### TASK TO CARRY OUT
Transcribe the lines below verbatim, skipping the images.

[Saved data entries]
+-------+

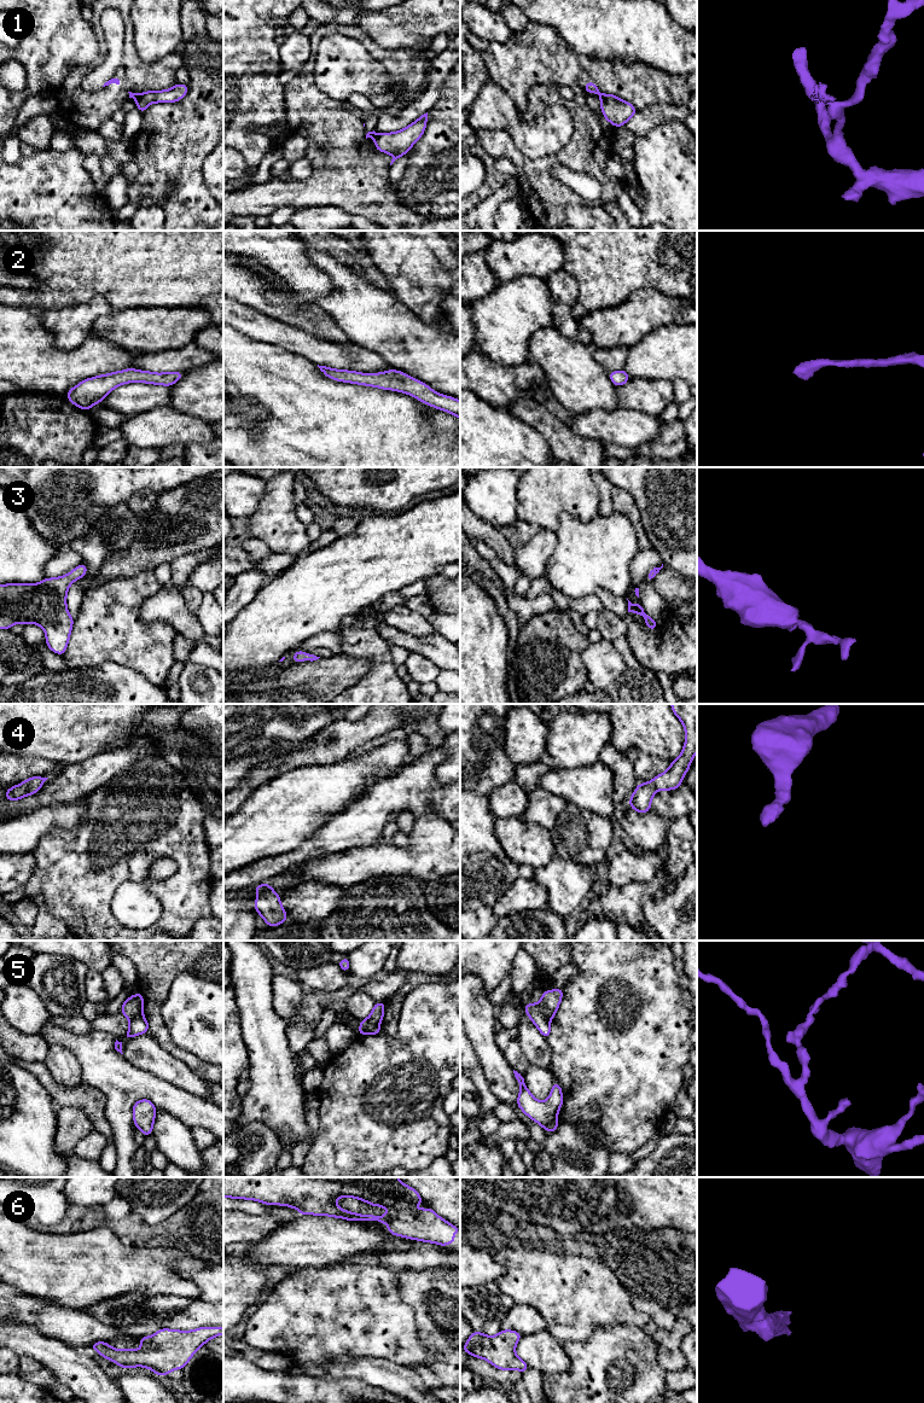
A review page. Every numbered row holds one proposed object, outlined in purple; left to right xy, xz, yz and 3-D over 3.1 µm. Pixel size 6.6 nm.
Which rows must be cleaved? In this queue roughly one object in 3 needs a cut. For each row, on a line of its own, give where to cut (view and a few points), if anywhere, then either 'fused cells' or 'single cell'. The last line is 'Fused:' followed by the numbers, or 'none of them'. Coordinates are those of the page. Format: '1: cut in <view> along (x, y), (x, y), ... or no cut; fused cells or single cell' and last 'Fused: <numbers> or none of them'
1: cut in xy along (139, 94), (134, 98); fused cells
2: no cut; single cell
3: no cut; single cell
4: no cut; single cell
5: cut in yz along (536, 1005), (539, 1011), (550, 1020); fused cells
6: no cut; single cell
Fused: 1, 5

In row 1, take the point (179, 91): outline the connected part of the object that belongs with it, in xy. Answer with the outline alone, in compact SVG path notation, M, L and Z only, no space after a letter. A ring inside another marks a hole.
M176 83L174 87L167 91L147 91L139 94L136 100L136 107L140 110L141 115L145 112L146 107L153 103L175 103L182 99L188 91L188 85Z

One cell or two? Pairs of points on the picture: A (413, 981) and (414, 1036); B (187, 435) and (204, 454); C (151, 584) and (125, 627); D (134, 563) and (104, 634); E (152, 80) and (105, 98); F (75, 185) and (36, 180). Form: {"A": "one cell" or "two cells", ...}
{"A": "two cells", "B": "two cells", "C": "one cell", "D": "two cells", "E": "one cell", "F": "one cell"}

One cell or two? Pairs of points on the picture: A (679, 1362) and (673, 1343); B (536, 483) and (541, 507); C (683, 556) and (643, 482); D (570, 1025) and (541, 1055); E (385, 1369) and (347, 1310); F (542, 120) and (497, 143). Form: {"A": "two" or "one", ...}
{"A": "two", "B": "one", "C": "one", "D": "two", "E": "two", "F": "two"}

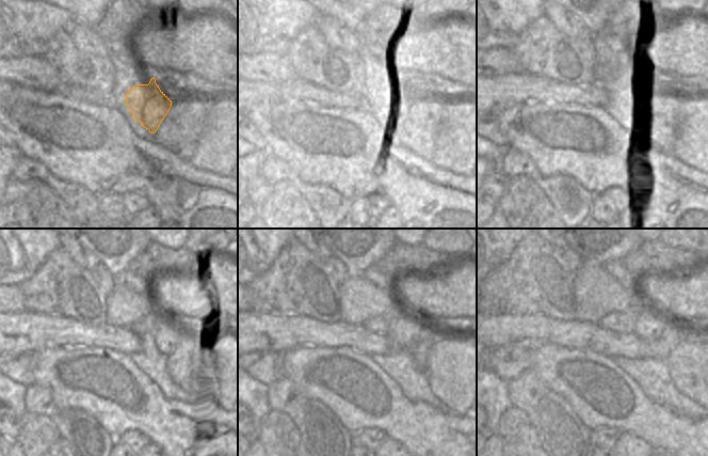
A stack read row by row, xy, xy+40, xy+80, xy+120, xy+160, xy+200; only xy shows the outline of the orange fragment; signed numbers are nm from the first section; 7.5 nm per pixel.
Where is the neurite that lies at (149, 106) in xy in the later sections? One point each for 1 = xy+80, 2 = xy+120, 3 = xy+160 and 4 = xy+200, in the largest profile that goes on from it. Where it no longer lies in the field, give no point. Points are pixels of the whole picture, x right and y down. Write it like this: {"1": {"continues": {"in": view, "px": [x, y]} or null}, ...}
{"1": {"continues": {"in": "xy+80", "px": [630, 100]}}, "2": {"continues": {"in": "xy+120", "px": [161, 333]}}, "3": {"continues": {"in": "xy+160", "px": [406, 329]}}, "4": {"continues": {"in": "xy+200", "px": [650, 324]}}}

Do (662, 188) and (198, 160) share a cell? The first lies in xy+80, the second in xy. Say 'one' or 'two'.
two

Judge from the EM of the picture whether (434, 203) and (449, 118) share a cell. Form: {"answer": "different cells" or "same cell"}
{"answer": "different cells"}

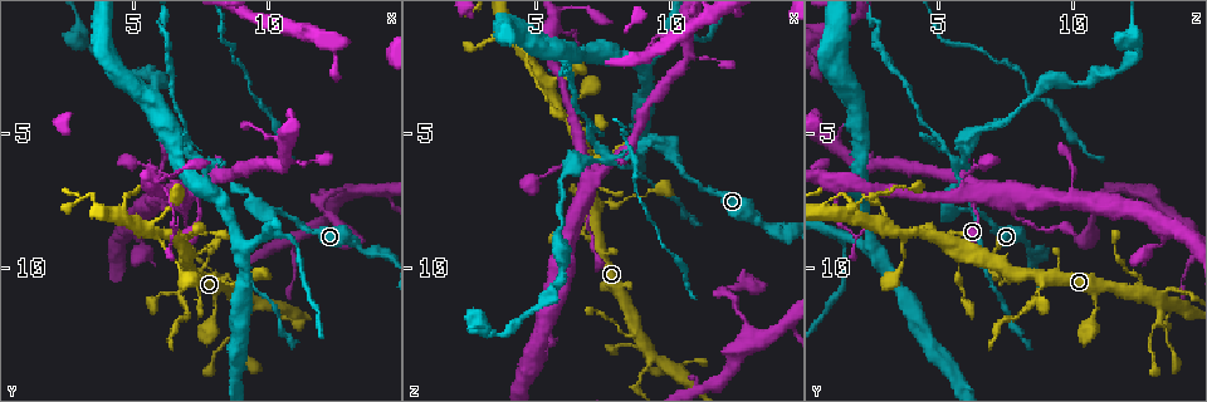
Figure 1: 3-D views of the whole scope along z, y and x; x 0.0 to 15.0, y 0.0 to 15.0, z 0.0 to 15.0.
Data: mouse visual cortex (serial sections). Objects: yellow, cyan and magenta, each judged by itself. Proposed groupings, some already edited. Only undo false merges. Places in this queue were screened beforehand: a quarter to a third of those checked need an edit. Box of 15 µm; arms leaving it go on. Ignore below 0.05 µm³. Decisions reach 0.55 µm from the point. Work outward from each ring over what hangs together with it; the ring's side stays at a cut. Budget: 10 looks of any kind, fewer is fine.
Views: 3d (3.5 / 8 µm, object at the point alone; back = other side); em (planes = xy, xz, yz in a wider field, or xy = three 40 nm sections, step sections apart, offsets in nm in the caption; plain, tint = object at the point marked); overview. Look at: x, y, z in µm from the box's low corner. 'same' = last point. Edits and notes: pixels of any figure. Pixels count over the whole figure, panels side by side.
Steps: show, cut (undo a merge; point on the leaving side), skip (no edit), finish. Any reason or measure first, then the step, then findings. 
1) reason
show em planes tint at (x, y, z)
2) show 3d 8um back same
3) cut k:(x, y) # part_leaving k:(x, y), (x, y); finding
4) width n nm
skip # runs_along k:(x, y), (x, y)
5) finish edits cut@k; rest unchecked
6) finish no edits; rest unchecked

four-way junction
show 3d 8um at (7.7, 6.1, 5.9)

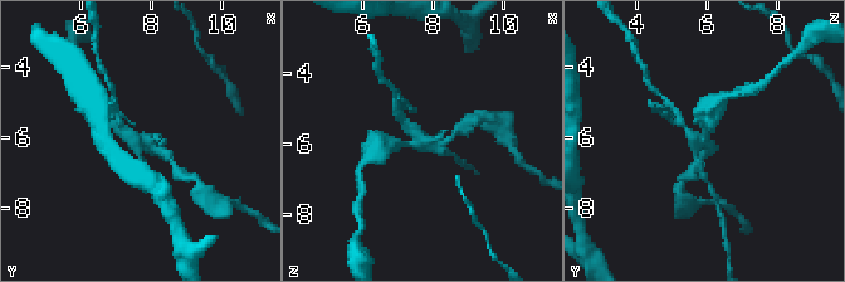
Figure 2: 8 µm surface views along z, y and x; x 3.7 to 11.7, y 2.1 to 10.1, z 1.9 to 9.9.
show 3d 3.5um at (7.6, 6.1, 5.9)

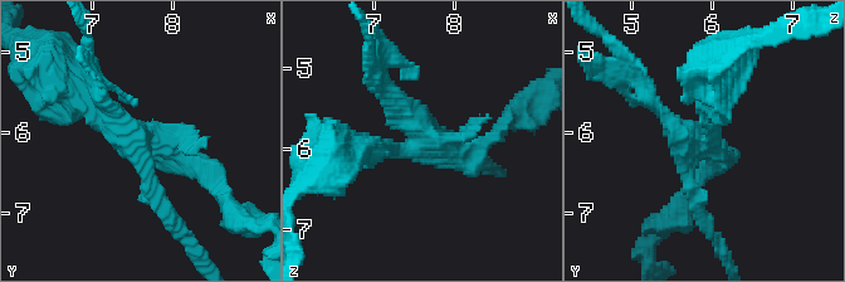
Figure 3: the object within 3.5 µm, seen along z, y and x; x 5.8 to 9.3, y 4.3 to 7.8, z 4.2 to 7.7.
show em planes tint at (7.60, 6.10, 5.95)

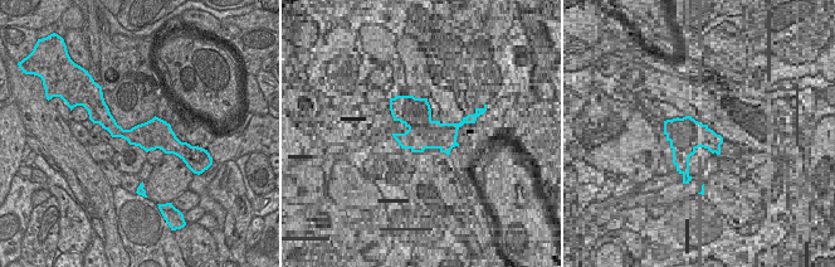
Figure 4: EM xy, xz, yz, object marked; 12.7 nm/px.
cut 3:(120, 120) # part_leaving 3:(423, 131), (376, 86), (369, 67); two cells meet here

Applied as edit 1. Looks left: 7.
show 3d 8um at (10.6, 5.5, 1.2)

+-------+

### OUTPUT
A review page. Every numbered row holds one proposed object, outlined in purple; left to right xy, xz, yz and 3-D over 3.1 µm. Pixel size 6.6 nm.
Which rows must be cleaved? In this queue roughly one object in 3 needs a cut. For each row, on a line of its own, give where to cut (view and a few points), if anywhere, then either 'fused cells' or 'single cell'. The last line is 'Fused:' followed by the numbers, or 'none of them'. Coordinates are those of the page. Format: '1: cut in <view> along (x, y), (x, y), ... or no cut; fused cells or single cell' and last 'Fused: <numbers> or none of them'
1: cut in xy along (139, 94), (134, 98); fused cells
2: no cut; single cell
3: no cut; single cell
4: no cut; single cell
5: cut in yz along (536, 1005), (539, 1011), (550, 1020); fused cells
6: no cut; single cell
Fused: 1, 5

In row 1, take the point (179, 91): outline the connected part of the object that belongs with it, in xy. Answer with the outline alone, in compact SVG path notation, M, L and Z only, no space after a letter. A ring inside another marks a hole.
M176 83L174 87L167 91L147 91L139 94L136 100L136 107L140 110L141 115L145 112L146 107L153 103L175 103L182 99L188 91L188 85Z

One cell or two? Pairs of points on the picture: A (413, 981) and (414, 1036); B (187, 435) and (204, 454); C (151, 584) and (125, 627); D (134, 563) and (104, 634); E (152, 80) and (105, 98); F (75, 185) and (36, 180). Form: {"A": "one cell" or "two cells", ...}
{"A": "two cells", "B": "two cells", "C": "one cell", "D": "two cells", "E": "one cell", "F": "one cell"}

One cell or two? Pairs of points on the picture: A (679, 1362) and (673, 1343); B (536, 483) and (541, 507); C (683, 556) and (643, 482); D (570, 1025) and (541, 1055); E (385, 1369) and (347, 1310); F (542, 120) and (497, 143). Form: {"A": "two" or "one", ...}
{"A": "two", "B": "one", "C": "one", "D": "two", "E": "two", "F": "two"}

A stack read row by row, xy, xy+40, xy+80, xy+120, xy+160, xy+200; only xy shows the outline of the orange fragment; signed numbers are nm from the first section; 7.5 nm per pixel.
Where is the neurite that lies at (149, 106) in xy in the later sections? One point each for 1 = xy+80, 2 = xy+120, 3 = xy+160 and 4 = xy+200, in the largest profile that goes on from it. Where it no longer lies in the field, give no point. Points are pixels of the whole picture, x right and y down. Write it like this: {"1": {"continues": {"in": view, "px": [x, y]} or null}, ...}
{"1": {"continues": {"in": "xy+80", "px": [630, 100]}}, "2": {"continues": {"in": "xy+120", "px": [161, 333]}}, "3": {"continues": {"in": "xy+160", "px": [406, 329]}}, "4": {"continues": {"in": "xy+200", "px": [650, 324]}}}

Do (662, 188) and (198, 160) share a cell? The first lies in xy+80, the second in xy. Say 'one' or 'two'.
two

Judge from the EM of the picture whether (434, 203) and (449, 118) share a cell. Form: {"answer": "different cells" or "same cell"}
{"answer": "different cells"}

Figure 1: 3-D views of the whole scope along z, y and x; x 0.0 to 15.0, y 0.0 to 15.0, z 0.0 to 15.0.
Data: mouse visual cortex (serial sections). Objects: yellow, cyan and magenta, each judged by itself. Proposed groupings, some already edited. Only undo false merges. Places in this queue were screened beforehand: a quarter to a third of those checked need an edit. Box of 15 µm; arms leaving it go on. Ignore below 0.05 µm³. Decisions reach 0.55 µm from the point. Work outward from each ring over what hangs together with it; the ring's side stays at a cut. Budget: 10 looks of any kind, fewer is fine.
Views: 3d (3.5 / 8 µm, object at the point alone; back = other side); em (planes = xy, xz, yz in a wider field, or xy = three 40 nm sections, step sections apart, offsets in nm in the caption; plain, tint = object at the point marked); overview. Look at: x, y, z in µm from the box's low corner. 'same' = last point. Edits and notes: pixels of any figure. Pixels count over the whole figure, panels side by side.
Steps: show, cut (undo a merge; point on the leaving side), skip (no edit), finish. Any reason or measure first, then the step, then findings. 
1) reason
show em planes tint at (x, y, z)
2) show 3d 8um back same
3) cut k:(x, y) # part_leaving k:(x, y), (x, y); finding
4) width n nm
skip # runs_along k:(x, y), (x, y)
5) finish edits cut@k; rest unchecked
6) finish no edits; rest unchecked

four-way junction
show 3d 8um at (7.7, 6.1, 5.9)

Figure 2: 8 µm surface views along z, y and x; x 3.7 to 11.7, y 2.1 to 10.1, z 1.9 to 9.9.
show 3d 3.5um at (7.6, 6.1, 5.9)

Figure 3: the object within 3.5 µm, seen along z, y and x; x 5.8 to 9.3, y 4.3 to 7.8, z 4.2 to 7.7.
show em planes tint at (7.60, 6.10, 5.95)

Figure 4: EM xy, xz, yz, object marked; 12.7 nm/px.
cut 3:(120, 120) # part_leaving 3:(423, 131), (376, 86), (369, 67); two cells meet here

Applied as edit 1. Looks left: 7.
show 3d 8um at (10.6, 5.5, 1.2)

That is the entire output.